Wednesday, March 29, 2006

Clothes and Women Like Me

Several males -- ok, exactly three, but that's one more than a couple so I'm entitled to the "several"... Where was I again? Oh yes, those males. They've asked for a post on

What Clothes (And Shopping) Mean to Women Like Me.


I added the last two words as an afterthought, because I do know plenty of women who couldn't care less what they wear and hate the idea of having to go shopping for something as boring as clothes. Or shoes (horrors!). Or accessories (who needs 'em?)

But Women Like Me, we're the majority. We like clothes like we like chocolate. Or sexy men. Or cute pictures of Johnny Depp. Well, ok, make that any picture of the Depp.

See guys, clothes are our feel-good factor. They perk us up when we are feeling really low. This can work in two ways:

1) We go shopping for new clothes. Deciding on places to go, browsing through the racks, looking for bargains, choosing the right shade to go with that bag you were given and which doesn't match a single thing you own, are strong distractions. And distraction's a good thing when the blues have got you. When nothing else works, a new outfit will bring our sunny smiles back into your lives. It's worth the trouble of accompanying us on our shopping trips.

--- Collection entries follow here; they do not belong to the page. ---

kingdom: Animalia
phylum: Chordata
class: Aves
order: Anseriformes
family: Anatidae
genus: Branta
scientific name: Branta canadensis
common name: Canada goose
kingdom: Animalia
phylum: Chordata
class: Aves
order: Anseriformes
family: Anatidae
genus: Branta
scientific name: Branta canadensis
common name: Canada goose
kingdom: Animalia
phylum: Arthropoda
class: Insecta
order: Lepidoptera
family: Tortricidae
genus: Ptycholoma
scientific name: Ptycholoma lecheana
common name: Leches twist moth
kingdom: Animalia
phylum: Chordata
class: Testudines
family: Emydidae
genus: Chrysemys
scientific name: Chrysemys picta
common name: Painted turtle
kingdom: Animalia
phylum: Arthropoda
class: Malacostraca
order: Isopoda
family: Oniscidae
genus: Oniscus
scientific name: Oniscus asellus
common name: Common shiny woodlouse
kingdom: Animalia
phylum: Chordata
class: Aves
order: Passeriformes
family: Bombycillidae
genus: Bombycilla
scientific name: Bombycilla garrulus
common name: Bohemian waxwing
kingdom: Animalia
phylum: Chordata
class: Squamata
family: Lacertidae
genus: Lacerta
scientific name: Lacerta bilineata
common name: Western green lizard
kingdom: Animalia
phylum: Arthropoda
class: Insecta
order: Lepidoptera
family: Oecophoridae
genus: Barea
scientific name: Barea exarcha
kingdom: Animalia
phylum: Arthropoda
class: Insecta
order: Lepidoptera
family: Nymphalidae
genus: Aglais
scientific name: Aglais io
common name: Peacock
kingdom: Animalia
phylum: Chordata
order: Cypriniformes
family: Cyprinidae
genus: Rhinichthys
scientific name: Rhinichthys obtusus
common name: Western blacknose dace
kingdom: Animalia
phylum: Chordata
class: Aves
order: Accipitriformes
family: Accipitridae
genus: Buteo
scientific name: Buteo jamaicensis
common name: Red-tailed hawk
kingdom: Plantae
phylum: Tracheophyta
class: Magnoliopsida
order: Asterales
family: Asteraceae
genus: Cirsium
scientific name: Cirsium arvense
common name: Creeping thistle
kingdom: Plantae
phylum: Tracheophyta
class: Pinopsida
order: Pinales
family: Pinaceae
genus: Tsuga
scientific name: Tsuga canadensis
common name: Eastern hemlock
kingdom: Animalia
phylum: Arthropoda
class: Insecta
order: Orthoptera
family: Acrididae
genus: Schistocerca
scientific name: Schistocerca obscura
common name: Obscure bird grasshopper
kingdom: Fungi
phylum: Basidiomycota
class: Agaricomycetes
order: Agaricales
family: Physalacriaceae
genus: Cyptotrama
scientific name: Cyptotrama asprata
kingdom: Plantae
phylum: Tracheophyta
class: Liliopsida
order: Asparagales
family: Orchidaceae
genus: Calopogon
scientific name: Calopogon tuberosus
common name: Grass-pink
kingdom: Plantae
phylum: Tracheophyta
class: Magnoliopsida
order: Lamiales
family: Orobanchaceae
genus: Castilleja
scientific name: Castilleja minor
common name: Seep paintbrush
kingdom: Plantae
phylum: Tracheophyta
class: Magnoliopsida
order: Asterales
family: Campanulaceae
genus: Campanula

2) We wear nice clothes when we need to feel good or even when we are feeling really good to start with. Going by what I'm wearing you can usually guess how I felt while I was dressing. How my night was. What I want to do today. But you'd need to really notice. Like, a certain ex-boyfriend finally figured out that I saved two particular blouses for my filthy moods. So, whenever he saw me in either, he ran for his life and didn't come out of hiding any time soon either. He was absolutely spot on and I was the first to admit it.

Also, and don't tell me this works only for women, because then CK undies wouldn't be the rage I understand they are, nice lingerie can give you just that added edge you need. Sitting in an interview, worried nerveless about what the panel thinks of you when you suddenly remember that your lacy camisole is definitely more sexy than anything the lot of them has ever possessed. And bingo, your poise is back, you rule. You are not intimidated any more.

I bought cartloads of sexy stuff for my trousseau. That's how intimidated I was by the thought of getting married...

Myths Busted:

a) We do not usually like incompatible shopping companions. This probably means you. Those of you who are grumbling about spending an entire day bargain-hunting, it's not that we really want you. We need you to carry the bags. To tell us that our favourite colours look much better on us than the yicky stuff that's going cheaper. To occasionally pull us into a food place and tank us up for the next haul. Your role is clearly defined. You just need to learn the lines, ja? And that's not as difficult as you like to pretend.

b) We do not spend the day shopping just because we love it so much. We are making the money really count (and showing you more of the world) by looking around for the best ways to spend it.

We do not really look to spend your money. I, for example, only truly enjoy the shopping when I know just how much I can spend with a clear conscience. And I can only do that when I'm paying. I will help you pick out a birthday gift for me (or a gift for any other occasion or even a non-occasion) but only after you give me a budget. I'm not after your cash, I'm after the satisfaction I get from money well spent.

To answer specific questions:

Wishful: just what is it about women and clothes man??? What what??? Pray tell!!! :)
Ans: See above

First Rain: did somebody actually ask about women and clothes! Next somebody will ask about women and shopping, and that will be it - the end of the world ;)
Ans: Not a question exactly, but relevant. See next question.

Midnightmare
: As for shopping and women, would love a tip. Just how much is the lower threshold that a guy must be willing to shell out in terms of time and dough per day? ;-)
Ans: When a girl/ woman asks you to come shopping with her, keep the day free. Time will be an elastic concept, and it's unfair to expect her to stick to the few hours she might have promised you in a rash moment. Add an extra hour or two for the inter and post-shopping refreshment breaks, taking her and the bags home, helping her unwind after all that work. You play your cards right, it pays off rich dividends.

If she doesn't want to take you home with her afterwards, and doesn't have an excellent reason for that, she's not worth the effort.

If she expects you to pay for anything that you don't volutarily offer to buy her, she's got a gold-digging taint you might want to be wary of. Cashwise, all you should have to pay is for the transport and refreshments. Anything else is your choice, not hers.

4 comments:

Rohini said...

Great post. Actually read it out to my husband. He really needed to hear this. I have to drag him out kicking and screaming even to shop for his things and even then he looks grumpy and acts as if he's doing me a huge favour.

Sue said...

Rohini - I sympathise. I have to say I'm luckier because V actually enjoys watching me shop. (Long may it last!) He says I get so much fun out it, it's entertaining.

But when it comes to buying his things, then of course he's doing me a favour.